CBOT wheat futures have begun to recover from the shock of the September USDA Report, and have posted modest gains over five sessions before losing a little last Friday night. On the weekly continuous chart it looks as though an upward trend line from the lows of last December remains intact, with a medium term move from 500 USc/bu, towards 550 USc/bu now under way.
The recent drop in US wheat prices has been useful because it has coincided with a modest lift in global wheat prices, led by EU and Black Sea prices. As long as US prices don’t overdo things on this next upward swing, US wheat may come into the mix for importers.
Ticking along in the background is also our own season. September has turned unseasonably dry across all states, putting crops under pressure from WA right around to Qld. Potential is being lost daily as crops are pushed to the limit. The feeling is that at least 2 million tonnes of production could come off current estimates.
That would push Australian wheat production down to around 17 to 18mt, and force another revision of the global balance sheet in the October USDA Reports. Global production estimates and availability of supplies for importers will need to be adjusted.
Other problem areas include Canada where early snow has stalled harvest, as has wet weather in spring wheat areas of Russia.
Meanwhile, not just a lack of rain, but frost is also impacting our end of season. Significant frost events have been reported from WA, SA, Vic and southern NSW. Assessments are being made, and affected crops are hitting the ground for hay production.
Canola is hard hit in SA, Vic and NSW, while in WA the impact on barley production was reported initially. Wheat crops have not been hit as hard because they were not as advanced at the time of the frosts.
Over the next couple of weeks or so more frost affected crops are likely to became apparent, and if it remains dry, more crops will be assessed for haymaking versus taking through to grain.
We are also not out of the frost season either, with large areas of wheat still vulnerable to a significant frost event if that occurs.

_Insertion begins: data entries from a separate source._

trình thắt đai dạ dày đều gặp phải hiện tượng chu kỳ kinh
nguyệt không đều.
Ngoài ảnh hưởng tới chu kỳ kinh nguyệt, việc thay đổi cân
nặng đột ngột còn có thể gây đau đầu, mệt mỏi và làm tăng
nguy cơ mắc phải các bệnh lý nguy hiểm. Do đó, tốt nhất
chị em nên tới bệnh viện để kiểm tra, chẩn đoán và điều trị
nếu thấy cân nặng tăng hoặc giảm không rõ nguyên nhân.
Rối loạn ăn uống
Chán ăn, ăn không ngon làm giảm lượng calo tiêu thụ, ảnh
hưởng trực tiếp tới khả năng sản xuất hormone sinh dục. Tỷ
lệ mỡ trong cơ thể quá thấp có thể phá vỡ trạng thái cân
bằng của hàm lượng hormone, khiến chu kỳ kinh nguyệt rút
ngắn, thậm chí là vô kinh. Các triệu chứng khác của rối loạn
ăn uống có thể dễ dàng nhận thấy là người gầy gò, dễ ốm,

With the eight-day rainfall forecast out to the start of October showing limited rainfall across all wheat growing areas at the start of this week, one has to assume that the risk of frost remains high, and if not frost, then drought will take yield away anyway.
Whichever way we look at it, the view that Australian grain production is declining appears to be correct.
New season wheat prices are now above $400 a tonne in SA, supporting prices that are closing in on $500/t (port basis) in northern NSW. Price levels are the same in southern NSW, which means that the domestic market remains poised to suck grain in from Vic and SA.
Against CBOT futures prices, current Australian prices are very high. This will make the task for exporters difficult, and ensure at this stage, that grain is diverted to the domestic market. At some stage though, SA and WA prices will have to fall back to export levels, probably after initial domestic supplies for NSW and Qld are locked in.